Il faut d’abord partir du constat que la modernité en Europe a produit l’Etat-nation souverain comme réponse à la guerre civile.

A son tour la souveraineté moderne est née pour mettre un terme à la guerre civile.

Le mot clef ici, c’est guerre civile, qui sera régi que par deux acteurs, le prolétariat intérieur (la multitude européenne postérieure à 1600, l’homme blanc européen cupide qui a colonisé et s’est approprié la terre entière, tel Gog et Magog (Hajouj et Majouj)) et le prolétariat extérieur (la Multitude des peuples colonisés). Au XVIIe siècle l’Europe était la proie à d’effroyables guerres civiles, partout, en France, en Angleterre et en Allemagne.

En Allemagne l’épouvantable guerre civile a duré 30 ans , à partir du 23 mai 1618, suite à la défenestration de Prague, au cours duquel deux régents du Saint Empire romain furent jetés dans le vide du haut d’une fenêtre du Chateau de Hradany (l’actuelle Tchéquie), marqua le début de la guerre , la moitié de la populations germanique sera décimée, toutes les armées européenne se succèdent en Allemagne – françaises, espagnole, suédoise, danoise —  elles volent, elles pillent, elles violent.

Les catholiques et les protestants se massacrèrent les uns et les autres. Cet air de guerre de religion cache toutefois une transformation historique profonde et le commencement d’une nouvelle ère : l’Europe sortait alors du moyen âge et marque la fin du premier mode de la modernité, la vraie. Cette nouvelle modernité qui va naitre (anti modernité) est une réponse aux situations de ces guerre généralisées partout en Europe.

Il fallait un projet politique pour mettre un terme à ces guerres civiles, il sera incarné par les nouvelles théories de la souveraineté, dans le but d’annuler l’état de guerre perpétuelle et de le réléguer aux marges de la société en le limitant à des circonstances exceptionnelles. Seule l’autorité souveraine, c’est à dire le monarque (à l’époque) ou l’Etat, pouvait faire la guerre, et ce uniquement contre une autre puissance souveraine. La guerre se trouvait ainsi repoussée en dehors du corps social de la nation et exclusivement limitée à des conflits extérieurs entre Etats.

Elle constituait une exception, tandis que la paix était la norme. Les conflits au sein de la nation devaient se résoudre pacifiquement à travers le jeu politique.

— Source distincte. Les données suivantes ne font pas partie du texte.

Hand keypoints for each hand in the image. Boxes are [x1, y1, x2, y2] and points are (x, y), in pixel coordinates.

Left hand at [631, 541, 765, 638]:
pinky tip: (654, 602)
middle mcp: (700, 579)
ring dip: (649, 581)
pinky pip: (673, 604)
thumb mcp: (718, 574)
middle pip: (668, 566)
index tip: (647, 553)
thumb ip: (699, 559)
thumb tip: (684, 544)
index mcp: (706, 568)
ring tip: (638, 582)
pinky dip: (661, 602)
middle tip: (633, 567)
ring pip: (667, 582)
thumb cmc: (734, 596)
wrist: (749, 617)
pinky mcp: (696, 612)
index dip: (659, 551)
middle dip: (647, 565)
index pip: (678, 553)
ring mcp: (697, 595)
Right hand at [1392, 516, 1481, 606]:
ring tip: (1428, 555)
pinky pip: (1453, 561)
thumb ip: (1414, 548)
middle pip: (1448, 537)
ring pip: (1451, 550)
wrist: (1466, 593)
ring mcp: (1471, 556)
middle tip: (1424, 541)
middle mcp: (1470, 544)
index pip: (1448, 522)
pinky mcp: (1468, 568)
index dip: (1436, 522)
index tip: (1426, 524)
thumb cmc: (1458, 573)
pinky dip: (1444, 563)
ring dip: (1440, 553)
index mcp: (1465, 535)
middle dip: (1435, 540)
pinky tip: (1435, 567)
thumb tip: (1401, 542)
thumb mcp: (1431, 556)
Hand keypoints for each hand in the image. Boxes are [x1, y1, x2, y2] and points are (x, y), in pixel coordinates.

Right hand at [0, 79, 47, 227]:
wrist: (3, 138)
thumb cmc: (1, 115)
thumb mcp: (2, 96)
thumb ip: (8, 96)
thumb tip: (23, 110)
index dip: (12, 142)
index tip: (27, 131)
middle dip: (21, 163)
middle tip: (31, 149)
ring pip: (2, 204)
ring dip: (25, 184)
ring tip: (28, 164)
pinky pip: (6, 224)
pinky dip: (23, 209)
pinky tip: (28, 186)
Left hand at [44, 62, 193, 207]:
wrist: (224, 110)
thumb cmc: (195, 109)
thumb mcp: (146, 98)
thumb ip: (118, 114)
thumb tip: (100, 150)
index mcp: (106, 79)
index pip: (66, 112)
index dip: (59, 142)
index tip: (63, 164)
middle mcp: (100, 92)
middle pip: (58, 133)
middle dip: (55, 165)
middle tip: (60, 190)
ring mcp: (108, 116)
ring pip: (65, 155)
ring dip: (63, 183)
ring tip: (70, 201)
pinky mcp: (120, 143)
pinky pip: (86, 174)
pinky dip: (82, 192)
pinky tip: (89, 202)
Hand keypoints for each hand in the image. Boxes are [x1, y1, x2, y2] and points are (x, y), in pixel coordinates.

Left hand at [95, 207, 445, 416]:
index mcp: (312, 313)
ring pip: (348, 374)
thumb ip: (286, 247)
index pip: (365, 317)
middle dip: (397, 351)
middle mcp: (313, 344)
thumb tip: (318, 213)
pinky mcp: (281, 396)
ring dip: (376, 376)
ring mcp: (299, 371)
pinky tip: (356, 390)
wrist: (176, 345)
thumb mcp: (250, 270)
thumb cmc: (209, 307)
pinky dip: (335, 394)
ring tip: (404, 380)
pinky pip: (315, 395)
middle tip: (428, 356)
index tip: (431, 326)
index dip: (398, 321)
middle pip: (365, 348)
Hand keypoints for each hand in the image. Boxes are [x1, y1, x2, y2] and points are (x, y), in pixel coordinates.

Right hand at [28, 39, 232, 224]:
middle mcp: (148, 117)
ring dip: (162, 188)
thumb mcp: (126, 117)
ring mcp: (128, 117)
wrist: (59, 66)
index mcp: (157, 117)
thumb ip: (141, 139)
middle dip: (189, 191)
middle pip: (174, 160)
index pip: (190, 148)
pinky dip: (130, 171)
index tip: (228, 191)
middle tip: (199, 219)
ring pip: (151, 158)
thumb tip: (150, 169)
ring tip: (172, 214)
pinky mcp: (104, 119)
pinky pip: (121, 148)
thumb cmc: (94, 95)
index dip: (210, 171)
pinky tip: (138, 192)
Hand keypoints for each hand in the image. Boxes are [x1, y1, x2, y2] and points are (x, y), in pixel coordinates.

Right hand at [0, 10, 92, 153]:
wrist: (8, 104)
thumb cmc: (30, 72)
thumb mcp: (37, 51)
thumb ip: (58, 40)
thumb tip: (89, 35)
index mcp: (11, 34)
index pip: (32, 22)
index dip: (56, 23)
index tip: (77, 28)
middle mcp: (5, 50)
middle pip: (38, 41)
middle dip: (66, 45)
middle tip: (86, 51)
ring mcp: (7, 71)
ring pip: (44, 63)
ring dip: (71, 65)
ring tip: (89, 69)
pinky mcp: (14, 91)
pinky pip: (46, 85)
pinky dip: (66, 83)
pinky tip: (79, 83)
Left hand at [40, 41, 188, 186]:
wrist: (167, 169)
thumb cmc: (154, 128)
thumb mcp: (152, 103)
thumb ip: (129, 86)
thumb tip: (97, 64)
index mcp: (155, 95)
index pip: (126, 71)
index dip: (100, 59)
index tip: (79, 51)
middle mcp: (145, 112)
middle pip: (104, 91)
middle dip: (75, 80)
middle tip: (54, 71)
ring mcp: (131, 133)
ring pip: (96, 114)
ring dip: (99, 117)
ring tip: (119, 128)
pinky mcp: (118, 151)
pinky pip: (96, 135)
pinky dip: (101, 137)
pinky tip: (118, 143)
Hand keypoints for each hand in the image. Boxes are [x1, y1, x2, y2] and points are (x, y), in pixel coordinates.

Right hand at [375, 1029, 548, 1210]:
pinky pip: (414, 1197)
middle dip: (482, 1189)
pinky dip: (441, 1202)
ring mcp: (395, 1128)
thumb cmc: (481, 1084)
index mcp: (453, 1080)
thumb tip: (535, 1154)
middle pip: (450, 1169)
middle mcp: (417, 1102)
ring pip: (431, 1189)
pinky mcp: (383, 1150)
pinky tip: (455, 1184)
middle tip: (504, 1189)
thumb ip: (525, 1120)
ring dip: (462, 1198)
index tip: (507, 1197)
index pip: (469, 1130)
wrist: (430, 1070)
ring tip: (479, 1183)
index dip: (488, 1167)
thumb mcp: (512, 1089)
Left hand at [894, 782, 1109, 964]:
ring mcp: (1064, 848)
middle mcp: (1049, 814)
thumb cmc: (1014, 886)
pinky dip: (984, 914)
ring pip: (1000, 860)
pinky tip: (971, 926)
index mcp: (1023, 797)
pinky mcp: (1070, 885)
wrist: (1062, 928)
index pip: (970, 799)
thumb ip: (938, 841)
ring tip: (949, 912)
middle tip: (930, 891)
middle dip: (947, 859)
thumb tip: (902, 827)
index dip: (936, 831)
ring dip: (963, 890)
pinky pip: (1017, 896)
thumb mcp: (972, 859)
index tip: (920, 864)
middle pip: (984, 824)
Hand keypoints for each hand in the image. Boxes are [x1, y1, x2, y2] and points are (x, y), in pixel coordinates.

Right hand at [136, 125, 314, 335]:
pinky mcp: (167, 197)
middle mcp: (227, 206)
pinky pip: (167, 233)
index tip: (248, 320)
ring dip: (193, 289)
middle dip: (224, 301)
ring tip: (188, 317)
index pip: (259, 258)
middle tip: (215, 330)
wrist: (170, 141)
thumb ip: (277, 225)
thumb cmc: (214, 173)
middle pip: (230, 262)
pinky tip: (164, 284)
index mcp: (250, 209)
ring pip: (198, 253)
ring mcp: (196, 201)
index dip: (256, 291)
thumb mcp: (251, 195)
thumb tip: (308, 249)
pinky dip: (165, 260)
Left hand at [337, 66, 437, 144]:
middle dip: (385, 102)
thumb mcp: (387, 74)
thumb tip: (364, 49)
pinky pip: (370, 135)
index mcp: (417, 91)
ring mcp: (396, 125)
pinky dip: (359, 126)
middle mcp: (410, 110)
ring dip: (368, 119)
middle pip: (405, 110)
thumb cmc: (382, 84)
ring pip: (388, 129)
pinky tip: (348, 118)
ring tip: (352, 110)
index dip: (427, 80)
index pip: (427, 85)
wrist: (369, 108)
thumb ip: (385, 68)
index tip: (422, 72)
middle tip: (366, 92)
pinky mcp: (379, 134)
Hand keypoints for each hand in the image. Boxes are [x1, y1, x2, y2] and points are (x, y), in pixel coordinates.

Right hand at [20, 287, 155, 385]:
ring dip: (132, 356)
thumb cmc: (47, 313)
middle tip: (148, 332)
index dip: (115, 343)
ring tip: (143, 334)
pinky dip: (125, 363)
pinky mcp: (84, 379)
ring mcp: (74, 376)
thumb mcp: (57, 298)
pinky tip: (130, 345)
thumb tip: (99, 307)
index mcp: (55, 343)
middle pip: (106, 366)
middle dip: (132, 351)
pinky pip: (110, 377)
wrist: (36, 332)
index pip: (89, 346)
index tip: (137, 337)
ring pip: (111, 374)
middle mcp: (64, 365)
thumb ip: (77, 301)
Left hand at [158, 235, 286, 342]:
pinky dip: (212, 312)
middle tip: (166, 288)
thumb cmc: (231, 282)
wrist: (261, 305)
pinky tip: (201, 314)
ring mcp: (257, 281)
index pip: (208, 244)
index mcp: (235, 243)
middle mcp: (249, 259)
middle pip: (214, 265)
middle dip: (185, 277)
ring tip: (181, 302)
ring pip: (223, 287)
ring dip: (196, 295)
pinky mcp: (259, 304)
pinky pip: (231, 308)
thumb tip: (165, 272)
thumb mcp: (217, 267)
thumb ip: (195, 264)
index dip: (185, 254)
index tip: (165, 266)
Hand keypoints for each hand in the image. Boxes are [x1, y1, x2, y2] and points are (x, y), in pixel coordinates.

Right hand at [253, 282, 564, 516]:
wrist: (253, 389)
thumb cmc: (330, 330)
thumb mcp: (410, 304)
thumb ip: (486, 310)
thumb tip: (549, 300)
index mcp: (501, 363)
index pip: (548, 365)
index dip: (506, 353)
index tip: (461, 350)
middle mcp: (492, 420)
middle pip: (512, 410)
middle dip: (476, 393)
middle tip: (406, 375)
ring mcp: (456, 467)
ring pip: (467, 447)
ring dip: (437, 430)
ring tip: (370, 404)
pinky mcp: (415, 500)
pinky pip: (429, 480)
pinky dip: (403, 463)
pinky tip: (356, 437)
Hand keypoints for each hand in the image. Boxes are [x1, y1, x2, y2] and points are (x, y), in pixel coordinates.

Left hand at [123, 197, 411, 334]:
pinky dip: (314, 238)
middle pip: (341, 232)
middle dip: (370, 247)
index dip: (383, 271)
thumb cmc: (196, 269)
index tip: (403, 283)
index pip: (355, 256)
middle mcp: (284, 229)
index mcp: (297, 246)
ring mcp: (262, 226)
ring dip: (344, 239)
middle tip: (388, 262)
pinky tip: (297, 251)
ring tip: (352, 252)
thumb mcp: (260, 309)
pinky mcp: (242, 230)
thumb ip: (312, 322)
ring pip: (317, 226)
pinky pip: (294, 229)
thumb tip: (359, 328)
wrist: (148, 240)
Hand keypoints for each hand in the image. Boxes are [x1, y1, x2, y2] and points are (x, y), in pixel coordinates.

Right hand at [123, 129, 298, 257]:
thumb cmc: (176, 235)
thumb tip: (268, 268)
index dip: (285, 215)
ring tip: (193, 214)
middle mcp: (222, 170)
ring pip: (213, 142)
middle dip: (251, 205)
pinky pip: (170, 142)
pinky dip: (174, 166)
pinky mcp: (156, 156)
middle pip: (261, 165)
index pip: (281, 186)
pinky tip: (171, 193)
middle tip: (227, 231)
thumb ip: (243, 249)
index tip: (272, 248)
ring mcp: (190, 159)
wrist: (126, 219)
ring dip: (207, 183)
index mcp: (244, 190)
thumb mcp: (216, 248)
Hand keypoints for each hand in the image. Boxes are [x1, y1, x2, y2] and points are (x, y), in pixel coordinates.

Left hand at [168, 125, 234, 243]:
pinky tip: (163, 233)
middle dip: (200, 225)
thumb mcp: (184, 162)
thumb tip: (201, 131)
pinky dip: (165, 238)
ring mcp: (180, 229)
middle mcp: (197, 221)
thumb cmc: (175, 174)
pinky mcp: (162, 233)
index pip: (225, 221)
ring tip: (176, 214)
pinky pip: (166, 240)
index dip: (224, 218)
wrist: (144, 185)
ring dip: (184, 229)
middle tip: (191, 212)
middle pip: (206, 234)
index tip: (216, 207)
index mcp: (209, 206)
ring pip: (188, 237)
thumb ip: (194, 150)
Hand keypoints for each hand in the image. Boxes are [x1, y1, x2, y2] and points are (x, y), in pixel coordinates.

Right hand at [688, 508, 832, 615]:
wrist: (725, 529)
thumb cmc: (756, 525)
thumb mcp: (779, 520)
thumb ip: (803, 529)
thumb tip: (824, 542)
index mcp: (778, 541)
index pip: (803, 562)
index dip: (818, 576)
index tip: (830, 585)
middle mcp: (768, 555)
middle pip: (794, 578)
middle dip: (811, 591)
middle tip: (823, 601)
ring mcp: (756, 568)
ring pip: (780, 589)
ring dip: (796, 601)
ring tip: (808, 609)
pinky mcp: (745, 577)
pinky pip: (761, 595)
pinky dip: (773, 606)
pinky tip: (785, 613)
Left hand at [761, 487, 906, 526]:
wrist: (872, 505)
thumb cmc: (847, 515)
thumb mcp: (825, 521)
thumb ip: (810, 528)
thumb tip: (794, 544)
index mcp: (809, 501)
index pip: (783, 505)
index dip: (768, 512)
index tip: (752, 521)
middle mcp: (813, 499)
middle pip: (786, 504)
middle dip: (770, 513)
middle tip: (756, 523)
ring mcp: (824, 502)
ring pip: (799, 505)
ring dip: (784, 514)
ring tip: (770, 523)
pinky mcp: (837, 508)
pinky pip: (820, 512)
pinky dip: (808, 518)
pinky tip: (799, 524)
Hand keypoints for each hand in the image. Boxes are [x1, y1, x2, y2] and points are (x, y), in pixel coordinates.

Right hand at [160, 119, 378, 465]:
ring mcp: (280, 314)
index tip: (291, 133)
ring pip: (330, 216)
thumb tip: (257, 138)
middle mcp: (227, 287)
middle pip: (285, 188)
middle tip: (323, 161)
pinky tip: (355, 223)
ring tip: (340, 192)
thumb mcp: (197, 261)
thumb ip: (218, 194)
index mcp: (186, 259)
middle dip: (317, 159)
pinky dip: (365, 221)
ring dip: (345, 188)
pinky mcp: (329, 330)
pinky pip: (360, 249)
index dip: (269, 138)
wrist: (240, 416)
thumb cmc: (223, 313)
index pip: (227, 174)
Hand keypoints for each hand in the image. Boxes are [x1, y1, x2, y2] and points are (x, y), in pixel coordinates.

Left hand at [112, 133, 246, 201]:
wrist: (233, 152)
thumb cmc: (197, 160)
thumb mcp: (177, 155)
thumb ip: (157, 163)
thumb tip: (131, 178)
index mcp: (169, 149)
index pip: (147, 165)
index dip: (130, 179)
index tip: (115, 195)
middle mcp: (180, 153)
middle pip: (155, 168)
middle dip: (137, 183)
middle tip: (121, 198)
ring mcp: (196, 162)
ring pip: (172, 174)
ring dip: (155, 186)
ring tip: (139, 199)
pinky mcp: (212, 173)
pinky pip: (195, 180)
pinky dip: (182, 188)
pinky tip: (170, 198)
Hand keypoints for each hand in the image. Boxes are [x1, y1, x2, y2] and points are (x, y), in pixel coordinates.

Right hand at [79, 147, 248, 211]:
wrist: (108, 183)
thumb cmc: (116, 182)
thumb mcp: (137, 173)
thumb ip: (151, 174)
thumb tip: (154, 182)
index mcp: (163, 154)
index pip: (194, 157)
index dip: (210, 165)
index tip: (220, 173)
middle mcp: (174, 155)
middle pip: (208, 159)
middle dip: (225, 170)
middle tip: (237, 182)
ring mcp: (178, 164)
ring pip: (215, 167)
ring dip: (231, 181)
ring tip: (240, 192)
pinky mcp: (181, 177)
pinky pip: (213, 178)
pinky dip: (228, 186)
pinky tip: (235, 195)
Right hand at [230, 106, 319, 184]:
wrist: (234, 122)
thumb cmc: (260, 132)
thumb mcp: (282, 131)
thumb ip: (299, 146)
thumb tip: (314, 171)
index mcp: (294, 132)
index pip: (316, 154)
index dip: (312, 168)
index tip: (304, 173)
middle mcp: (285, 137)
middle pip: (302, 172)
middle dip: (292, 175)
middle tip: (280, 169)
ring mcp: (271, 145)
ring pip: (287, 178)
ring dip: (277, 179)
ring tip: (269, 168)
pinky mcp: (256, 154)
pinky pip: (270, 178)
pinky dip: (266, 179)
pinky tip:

350 ans plus tard (1670-2023, le concept de la démocratie absolue de la Multitude ressurgit et réapparait, devient possible grâce à l’internet (il devient cybernétiquement aisé et très facile sans aucun risque de fraude ou malversation de faire participer toute la population de façon instantanée à partir de leur chez soi, à tous types scrutins ou de votes y compris parlementaires, en shuntant et en passant par dessus la fausse représentation actuelle corrompue, entre les mains des lobbies et de l’oligarchie).

Cette démocratie absolue peut-être réactivée , sauf qu’elle se heurte à l’ordre dominant transcendant de la dialectique hégélienne occidentale qui veut tout subsumer dans la totalité, de la souveraineté, c’est à dire celui du deuxième mode de la modernité (l’actuel ou antimodernité) et de son corollaire naturel qu’est la démocratie libérale corrompue faussement représentative car constitutive au capital.

Avec la crise de la représentation, dans le monde, totalement en déclin et qui a montré ses limites, a pour seul objectif de dresser et confiner l’électorat adventum eternam sur les rails de la route de la servitude, de la manipulation, de la soumission et de la corruption.